Opinion
November 2, 1992
Appeal from the Supreme Court, Queens County (Sherman, J.).
Ordered that the judgment is affirmed.
On appeal, the defendant contends that the evidence was legally insufficient to support his conviction of robbery in the first degree and grand larceny in the fourth degree because the indictment charged him with acting in concert with other persons, when in fact the prosecution proceeded at trial on the theory of his culpability as a principal. This contention is unpreserved for appellate review, as the issue was not raised during the trial (see, People v Duncan, 46 N.Y.2d 74, cert denied 442 U.S. 910; People v Udzinski, 146 A.D.2d 245). In any event, the contention is without merit. Because there is no distinction between criminal culpability as a principal and as an accessory (see, People v Duncan, supra; People v Beckett, 186 A.D.2d 209; People v Smith, 156 A.D.2d 756), the evidence adduced at the trial established every element of the charged crimes beyond a reasonable doubt. Moreover, upon the exercise of our factual review power, we are satisfied that the verdict of guilt was not against the weight of the evidence (see, CPL 470.15). Issues of credibility, as well as the weight to be accorded to the evidence presented, are primarily questions to be determined by the jury, which saw and heard the witnesses (see, People v Gaimari, 176 N.Y. 84, 94).

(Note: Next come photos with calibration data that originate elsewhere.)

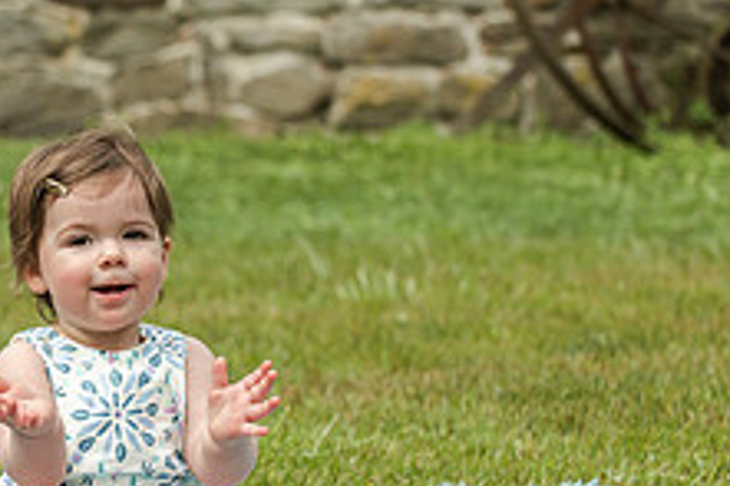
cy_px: 233
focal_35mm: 276
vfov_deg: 5.0
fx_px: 5592
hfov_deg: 7.5
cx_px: 92
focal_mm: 105
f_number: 5.6
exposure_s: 1/1000
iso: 400
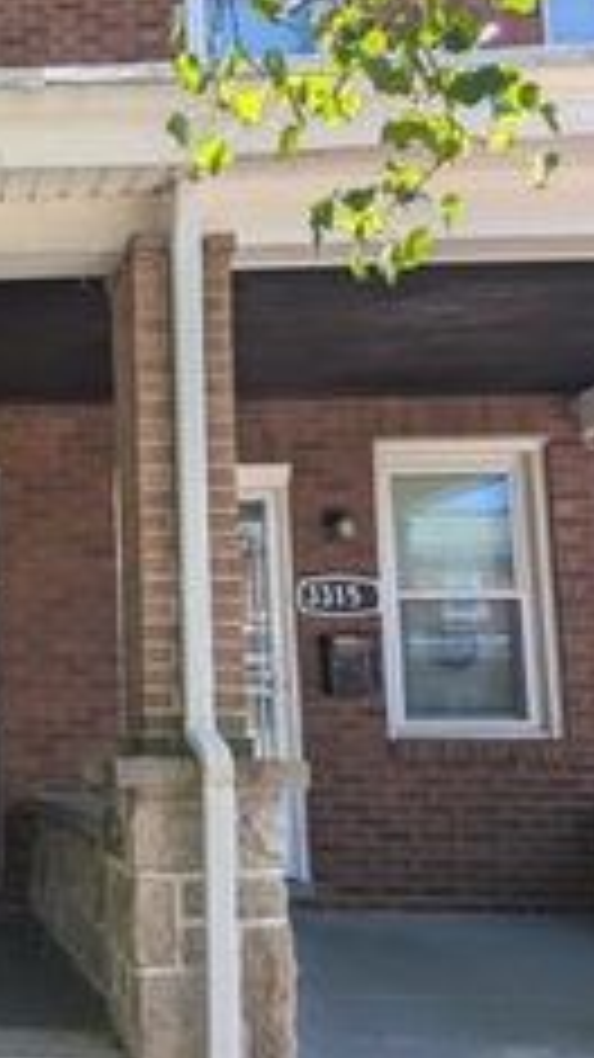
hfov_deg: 26.6
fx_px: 1037
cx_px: -198
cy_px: 617
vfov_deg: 53.8
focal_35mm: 37
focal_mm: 2.23
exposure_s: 1/984
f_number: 1.95
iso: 35
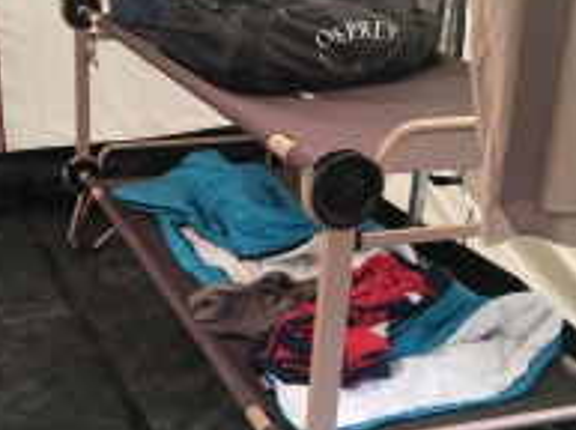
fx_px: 913
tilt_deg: -21.6
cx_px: 191
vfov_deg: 26.5
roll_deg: +0.6
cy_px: 227
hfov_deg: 34.7
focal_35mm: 55
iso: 50
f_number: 2.2
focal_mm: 4.15
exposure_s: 1/30
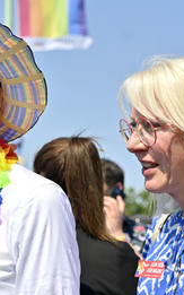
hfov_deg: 14.4
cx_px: -36
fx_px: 706
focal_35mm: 88
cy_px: 150
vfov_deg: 23.6
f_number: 4
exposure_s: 1/1000
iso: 64
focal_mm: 50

Its determination should be accorded great weight on appeal and should not be disturbed unless clearly unsupported by the evidence (see, People v Garafolo, 44 A.D.2d 86, 88).
The defendant's claim that the court gave an improper charge as to his liability as an accomplice is also unpreserved for appellate review (see, People v Nuccie, 57 N.Y.2d 818; People v Breazil, 120 A.D.2d 602). In any event, even though the prosecution proceeded on the theory that the crime was committed by a single perpetrator, the instruction to the jury on acting in concert, even if unwarranted, could not have prejudiced the defendant (see, People v Rogers, 177 A.D.2d 666; People v Smith, 156 A.D.2d 756, supra; People v Lewis, 105 A.D.2d 758; People v Licausi, 98 A.D.2d 751, 752).
We find no support in the record for the defendant's claim of ineffective assistance of counsel predicated upon his allegation that counsel ignored his express desire to testify before the Grand Jury (see, People v Brown, 28 N.Y.2d 282, 286-287; People v Hamlin, 153 A.D.2d 644, 645). Even assuming the truth of the defendant's allegations, his counsel's failure to serve notice of his desire to testify before the Grand Jury would not, standing alone, amount to a denial of the effective assistance of counsel (see, People v Baldi, 54 N.Y.2d 137; People v Hamlin, 153 A.D.2d 644, 646, supra). Furthermore, the Supreme Court correctly denied the defendant's motion to dismiss the indictment on the ground that he was denied an opportunity to testify before the Grand Jury, as the motion was untimely (see, CPL 190.50).
The defendant's sentence is not excessive (see, People v Suitte, 90 A.D.2d 80, 85).
We have considered the defendant's remaining contentions, including those raised in his supplemental pro se brief, and find them to be without merit. Thompson, J.P., Rosenblatt, Lawrence and Miller, JJ., concur.